The public’s weak support for accepting more refugees from the Middle East craters once the public learns about the massive numbers of would-be migrants, according to a new Ipsos poll.
Initially, 31 percent of Americans said they would welcome a one-time inflow of 10,000 to 100,000 additional refugees.
But that number dropped to only 12 percent once the pollster described the millions of additional refugees and migrants now seeking to enter peaceful western countries.
The initial question that won 31 percent support was “how many additional refugees of the Syrian civil war do you think should be allowed into the United States, on top of the 1,500 who are already here?”

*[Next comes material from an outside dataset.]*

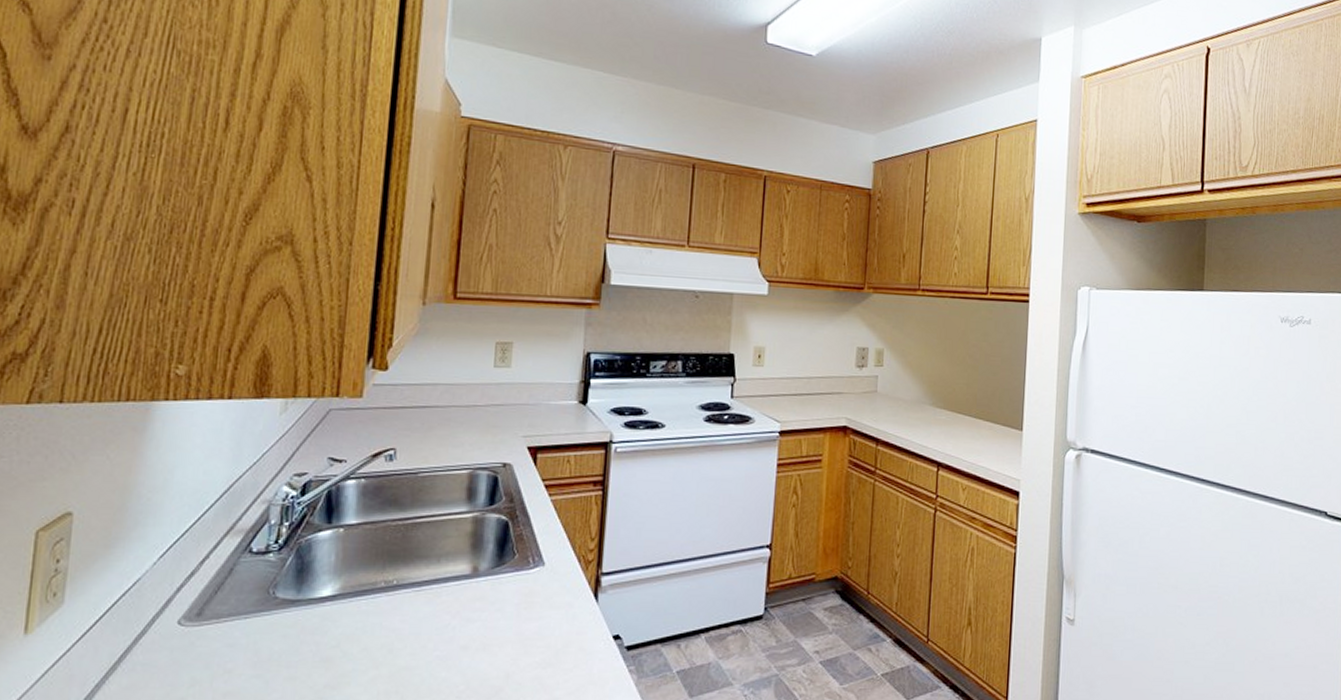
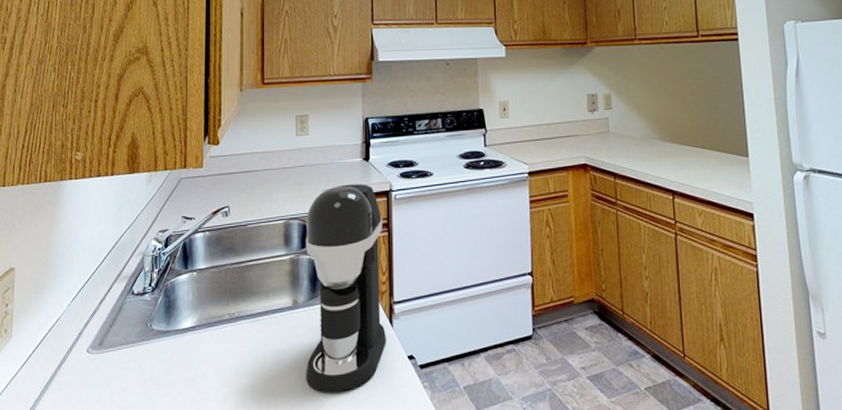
coffee maker: none [481,431,598,676] -> present [305,184,387,392]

The 31 percent support for up to 100,000 migrants crashed to only 12 percent when the respondents were given some information about the potential inflow. “Estimates by the UN and other organizations indicate that between 3-4 million refugees have already left Syria and need asylum, and that at least 6 million more have been displaced internally within Syria and will likely seek refuge outside of Syria,” Ipsos said in the mid-September poll of 1,251 adults.
The dramatic drop reflects the political impact of information that evades the establishment media’s normal blackout on data about the current scale of migration and immigration. For example, only a minority of Americans know the country annually accepts roughly one million immigrants: 450,000 blue-collar guest workers, 200,000 white-collar guest-workers, 50,000 agricultural guest-workers, plus 350,000 illegal immigrants. That’s roughly one foreign worker for every two Americans who turn 18.
The information-enabled crash in support for migration is a political problem for President Barack Obama. He reportedly wants to boost the annual inflow of refugees from 70,000 up to roughly 100,000 per year.
Normally, refugees are given payments and aid when they are dropped off in towns and cities around the country, many of which can’t afford the additional spending on schools, police, and aid. Also, each year’s inflow of 70,000 migrants is augmented by subsequent family unification efforts, which bring in additional siblings and cousins. That’s the pattern set in Minnesota, where Somali settlers have added to their numbers by bringing in members of their extended families.
In Europe, hundreds of thousands of Arab and African migrants, or perhaps more than one million, are now shoving their way past European border guards to grab residency in the German and Swedish welfare states. In Europe, the migrant stampede is rapidly shifting public support towards left-wing and right-wing nationalist parties, and it may be hardening the American public’s opposition to Obama’s mass migration policies.
Americans don’t like mass immigration in practice, even as they praise hard-working immigrants and the idea of immigration.
In 2014, as Obama let roughly 130,000 Central American migrants stream over the Texas border, roughly half of Americans told pollsters that the migrants — including supposedly unaccompanied children — should be immediately sent home.
The frightening scale of possible Arab migration — and the recognition of subsequent expenses, security risks, and social turmoil — is overcoming Americans’ normal generosity. For example, the Ipsos poll showed that 56 percent of Americans said they wanted to aid the migrants more after seeing a picture of a drowned child on a Turkish beach. But that emotional reaction was offset by Americans’ concern for their fellow citizens.
The topline in the Ipsos poll is that only 22 percent of Ipsos’ respondents want the United States to accept 10,000 or more migrants. That number includes 10 percent who want the country to accept 500,000 or more migrants.
Another 26 percent of Americans said they would accept up to 10,000 refugees. The survey did not say that the country already accepts 70,000 refugees per year.
Twenty-four percent said they want no additional refugees above the 1,500, and 29 percent declined to answer the poll, indicating quiet opposition to greater inflows.
GOP legislators are responding to the public’s pro-American demands.
North Carolina Rep. Walter Jones, for example, wants Congress to quickly impose spending curbs on Obama’s ability to bring in refugees.
Texas Rep. Brian Babin objects to any increases. “This refugee crisis was caused largely by [Obama’s] inept foreign policy,” Babin said.
“As a former mayor, school board member, I talk to [American] folks and read about them and their complaints,” Babin said. “Their small towns and little communities are inundated with hundreds if not thousands of refugees who are loaded onto the welfare rolls and when they roll off federal aid they go on local and state aid.”
Fifty-one percent of households headed by legal or illegal immigrants reported using at least one welfare program during the year in 2012, according to a September report by the Center for Immigration Studies. Thirty percent of native-headed households, meanwhile, used at least one welfare program.
Most migrants score very low on international academic tests and drag down average U.S. productivity.